Private party a '15 is going to be worth $20-23k or so. A '12 is more like $12-15k. That should give you an idea of the depreciation curve. It's already late model so no rush to trade in to beat that drop in value. It's already occurred. Not sure what you paid new but maybe $15k or so depreciation in three years and another $8-10k over the next three. Then they start leveling off.
Really, that's your sweet spot. Buy it when it's 5-7 years old and drive it until it's around 12. Then unload it before it starts having lots of problems. Let the first owner(s) take the $20-25k depreciation hit. Something like an ES there is no sweet spot buying new. The closest you can do is hold it for through the sweet spot.
You lose money either way. Hang on to something too long and it isn't worth much.

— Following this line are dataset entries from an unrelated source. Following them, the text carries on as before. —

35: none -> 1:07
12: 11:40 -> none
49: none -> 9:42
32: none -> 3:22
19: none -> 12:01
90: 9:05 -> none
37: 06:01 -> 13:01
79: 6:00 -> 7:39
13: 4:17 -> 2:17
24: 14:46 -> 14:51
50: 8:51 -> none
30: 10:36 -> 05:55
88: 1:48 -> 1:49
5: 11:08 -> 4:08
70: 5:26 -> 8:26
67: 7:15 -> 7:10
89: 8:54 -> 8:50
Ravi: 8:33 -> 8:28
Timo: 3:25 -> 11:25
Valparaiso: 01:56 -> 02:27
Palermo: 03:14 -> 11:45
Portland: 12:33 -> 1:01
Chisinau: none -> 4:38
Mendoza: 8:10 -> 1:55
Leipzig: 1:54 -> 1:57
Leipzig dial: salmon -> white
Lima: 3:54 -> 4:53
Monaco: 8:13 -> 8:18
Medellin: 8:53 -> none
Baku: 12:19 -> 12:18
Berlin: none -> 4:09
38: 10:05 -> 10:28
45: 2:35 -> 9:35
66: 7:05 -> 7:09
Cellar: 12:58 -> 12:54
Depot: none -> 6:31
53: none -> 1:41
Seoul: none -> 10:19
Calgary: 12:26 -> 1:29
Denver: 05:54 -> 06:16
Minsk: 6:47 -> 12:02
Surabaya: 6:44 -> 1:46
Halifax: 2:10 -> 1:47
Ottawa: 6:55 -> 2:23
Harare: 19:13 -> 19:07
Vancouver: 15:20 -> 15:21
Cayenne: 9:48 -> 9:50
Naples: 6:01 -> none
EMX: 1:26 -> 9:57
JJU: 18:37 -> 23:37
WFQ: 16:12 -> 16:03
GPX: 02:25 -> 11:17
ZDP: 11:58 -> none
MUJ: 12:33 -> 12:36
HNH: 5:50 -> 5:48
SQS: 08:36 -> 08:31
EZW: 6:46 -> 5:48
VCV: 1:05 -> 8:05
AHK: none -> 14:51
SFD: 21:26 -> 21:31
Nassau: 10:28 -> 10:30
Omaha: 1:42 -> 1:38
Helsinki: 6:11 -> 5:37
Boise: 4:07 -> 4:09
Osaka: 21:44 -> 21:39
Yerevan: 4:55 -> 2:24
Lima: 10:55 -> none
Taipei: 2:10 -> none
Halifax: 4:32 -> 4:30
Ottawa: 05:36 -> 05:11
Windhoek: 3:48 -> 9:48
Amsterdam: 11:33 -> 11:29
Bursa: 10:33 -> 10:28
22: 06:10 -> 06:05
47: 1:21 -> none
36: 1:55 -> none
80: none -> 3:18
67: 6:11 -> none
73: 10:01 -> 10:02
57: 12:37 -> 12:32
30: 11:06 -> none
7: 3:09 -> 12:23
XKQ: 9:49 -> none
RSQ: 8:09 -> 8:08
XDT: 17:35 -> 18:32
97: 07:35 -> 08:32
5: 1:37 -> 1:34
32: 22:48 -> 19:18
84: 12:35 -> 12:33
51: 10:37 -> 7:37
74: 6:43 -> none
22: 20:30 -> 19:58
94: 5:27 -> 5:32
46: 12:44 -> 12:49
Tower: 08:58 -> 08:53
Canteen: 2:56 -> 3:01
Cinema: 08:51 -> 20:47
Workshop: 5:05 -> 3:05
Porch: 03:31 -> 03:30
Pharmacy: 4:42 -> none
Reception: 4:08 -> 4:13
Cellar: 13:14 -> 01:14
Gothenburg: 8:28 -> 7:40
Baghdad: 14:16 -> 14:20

You have to start with little or no equity.
On the other hand, you start with several years of not making payments.
Last car I sold at 7.5. On a typical five-year note that would mean 30 months or around $9,000 in not making car payments on a typical $300ish economy car note. Sold for $6,000. No way I could have gotten $15,000 when it was five years old. I only paid $18,000 for it new. I could have, and probably should have, held onto it longer.
It’s a tricked out Camry. Your best ROI is to put 200,000 miles on it. The dealer will still give you the $2,000 auction price as a trade. It will end up on a buy-here/pay-here lot where somebody with lousy credit will pay 12% interest and $4,500 because it is a Lexus.
It’s a tricked out Camry. Your best ROI is to put 200,000 miles on it. The dealer will still give you the $2,000 auction price as a trade. It will end up on a buy-here/pay-here lot where somebody with lousy credit will pay 12% interest and $4,500 because it is a Lexus.
You USED to be correct... way, way back in the early 2000's.
That is no longer the case. A closer comparison would be an Avalon, but I never could figure out why anyone would buy that over a Lexus.